**TO DO**
**a)** Answer these questions using the text on early learning in South Africa below:
(i) Whose work showed that investments in preschool learning produce the highest returns in economic productivity?
(ii) What four simple building blocks does the text say should be grown?
(iii) According to the commenter, what one thing would change SA dramatically?
**b)** From the text on early learning in South Africa below, extract the passage between "I like the opening" and "to ensure survival.", inclusive.
**c)** Write what comes next in the text on early learning in South Africa below, continuing from its final sentence.

**SOURCE TEXT**
= Beginning of Section =

Imagine each child as a tower of building blocks.  We know that many won’t reach their full height. However, we generally fail to understand that most building blocks are missing from the bottom, not the top. The Nobel laureate and Economics Professor, James Heckman has shown that investments in preschool learning produce the highest returns in terms of economic productivity.  Yet, in South Africa, our spending on education is the inverse of where we would get the best results. As a proportion of Gross Domestic Product (GDP) per capita enrolled, we spend most on tertiary education and least on early learning.

The answer doesn’t only lie in realigning public expenditure, but in growing the simple building blocks of food, love, security and stimulation. Surely these are things that can be provided to every young child in South Africa? You can start by reading to your own child from their first day of life – and to another child who might be missing out on the rich experiences that enable us to reach our full potential.  Read a story to a child with a full stomach, and you’ll tick all the boxes for her growth and development, sparking connections that associate learning with love and security.  Her sense of self-esteem, capacity to aspire and ability to achieve will be enhanced.

Can our teachers teach?  Certainly, we must keep asking that question.  But equally, we should be asking what should be done so that our children can really learn.


  • Robin Smaill says:

    I like the opening statement of: “what needs to be done so that our children can learn”. Also the part that a child learns through interacting with its parents. This is so true, but unfortunately many parents do not interact with their children and it is this that changes the development of the brain and the life child swings away from education to a reproduction emphasis. In my opinion the one thing that would change SA dramatically is the education of parents on how to be good parents. It is not that they don’t love their children but their parenting style is not optimal for the development of the brain.
    When a child has low levels of interaction with a parent its brain perceives that its environment is a dangerous place and hence the reproduction mode to make sure its genes are handed down. It is a genetically programmed adoption to ensure survival.

= End of Section =

**SUPPLIED INFORMATION**
= Beginning of Section =

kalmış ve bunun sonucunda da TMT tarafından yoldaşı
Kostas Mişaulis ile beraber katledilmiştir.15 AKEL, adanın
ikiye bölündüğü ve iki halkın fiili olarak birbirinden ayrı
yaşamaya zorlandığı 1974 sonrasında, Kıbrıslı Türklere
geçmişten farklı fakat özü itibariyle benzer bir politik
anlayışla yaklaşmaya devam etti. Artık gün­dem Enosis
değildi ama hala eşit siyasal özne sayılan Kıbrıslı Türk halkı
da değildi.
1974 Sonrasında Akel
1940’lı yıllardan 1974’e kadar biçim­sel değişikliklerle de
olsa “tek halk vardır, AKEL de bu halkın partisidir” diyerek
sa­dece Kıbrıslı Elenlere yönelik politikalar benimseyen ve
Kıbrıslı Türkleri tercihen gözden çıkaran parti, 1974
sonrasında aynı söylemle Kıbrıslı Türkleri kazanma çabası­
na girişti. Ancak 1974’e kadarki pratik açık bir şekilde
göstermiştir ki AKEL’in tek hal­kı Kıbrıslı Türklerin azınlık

= End of Section =

**EXPECTED OUTPUTS**
**a)**
(i) James Heckman, the Nobel laureate and Economics Professor.
(ii) Food, love, security and stimulation.
(iii) The education of parents on how to be good parents.

**b)**
I like the opening statement of: “what needs to be done so that our children can learn”. Also the part that a child learns through interacting with its parents. This is so true, but unfortunately many parents do not interact with their children and it is this that changes the development of the brain and the life child swings away from education to a reproduction emphasis. In my opinion the one thing that would change SA dramatically is the education of parents on how to be good parents. It is not that they don’t love their children but their parenting style is not optimal for the development of the brain.
    When a child has low levels of interaction with a parent its brain perceives that its environment is a dangerous place and hence the reproduction mode to make sure its genes are handed down. It is a genetically programmed adoption to ensure survival.

**c)**
    The education of parents and teenagers on how to be good parents would yield benefits. This is an idea for your organisation and an area of my research.
    Robin Smaill

  • David Harrison says:

    Child-parent interaction is crucial, but there is no evidence linking specific parenting styles to improved neuro-cognitive outcomes. Almost all mothers – regardless of socio-economic status or culture – want the best for their children and will respond to advice and ideas on how to help their children reach their full potential. For example, mothers are often thrilled when they understand the links between early story-telling and reading and language development.

    At the same time, the factors that stunt development go far beyond parent knowledge and understanding: maternal depression is associated with poorer child growth, a sense of worthlessness and disconnection can lead a mother to view her own child as similarly worthless, mothers searching for work often don’t have quality time in ways that wealthier mothers do, and a sense of resignation encourages alcohol abuse. These are the factors that need to be addressed in a good parenting programme – and there is some evidence that child outcomes are improved if mothers are able to cope better with their circumstances.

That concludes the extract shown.